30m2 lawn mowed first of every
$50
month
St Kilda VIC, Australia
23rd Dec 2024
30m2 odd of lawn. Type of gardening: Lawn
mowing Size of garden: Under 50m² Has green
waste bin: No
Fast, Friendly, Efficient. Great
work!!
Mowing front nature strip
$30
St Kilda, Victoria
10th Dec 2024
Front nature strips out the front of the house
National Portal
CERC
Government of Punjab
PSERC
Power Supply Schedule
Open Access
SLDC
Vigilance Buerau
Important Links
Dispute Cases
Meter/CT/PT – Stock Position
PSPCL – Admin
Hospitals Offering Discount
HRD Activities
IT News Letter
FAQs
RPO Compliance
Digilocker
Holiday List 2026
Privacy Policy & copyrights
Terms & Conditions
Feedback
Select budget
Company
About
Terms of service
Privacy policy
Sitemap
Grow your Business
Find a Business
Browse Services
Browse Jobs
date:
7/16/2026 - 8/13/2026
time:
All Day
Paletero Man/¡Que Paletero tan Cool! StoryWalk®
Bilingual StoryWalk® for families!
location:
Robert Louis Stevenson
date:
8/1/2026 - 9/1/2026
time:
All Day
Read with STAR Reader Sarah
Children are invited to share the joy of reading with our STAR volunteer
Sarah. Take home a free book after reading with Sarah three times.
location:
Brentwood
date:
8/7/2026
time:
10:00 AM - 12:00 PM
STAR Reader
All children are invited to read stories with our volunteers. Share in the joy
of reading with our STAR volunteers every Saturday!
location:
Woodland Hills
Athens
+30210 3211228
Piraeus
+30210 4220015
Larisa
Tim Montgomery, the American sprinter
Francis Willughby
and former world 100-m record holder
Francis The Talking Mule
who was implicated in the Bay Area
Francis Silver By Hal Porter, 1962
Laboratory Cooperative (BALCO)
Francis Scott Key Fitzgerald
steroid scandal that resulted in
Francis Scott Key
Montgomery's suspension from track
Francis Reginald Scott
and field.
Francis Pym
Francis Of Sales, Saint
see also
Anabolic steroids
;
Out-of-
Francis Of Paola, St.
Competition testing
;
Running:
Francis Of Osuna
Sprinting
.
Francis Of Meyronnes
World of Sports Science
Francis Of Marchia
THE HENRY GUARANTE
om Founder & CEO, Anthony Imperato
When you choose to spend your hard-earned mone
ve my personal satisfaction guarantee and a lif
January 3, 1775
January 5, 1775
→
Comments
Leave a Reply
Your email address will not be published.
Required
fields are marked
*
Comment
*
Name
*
**********
* [Work to complete]: The answer must consist of every line from the entries above that contains "front".

* [Answer to this problem]:
Mowing front nature strip
Front nature strips out the front of the house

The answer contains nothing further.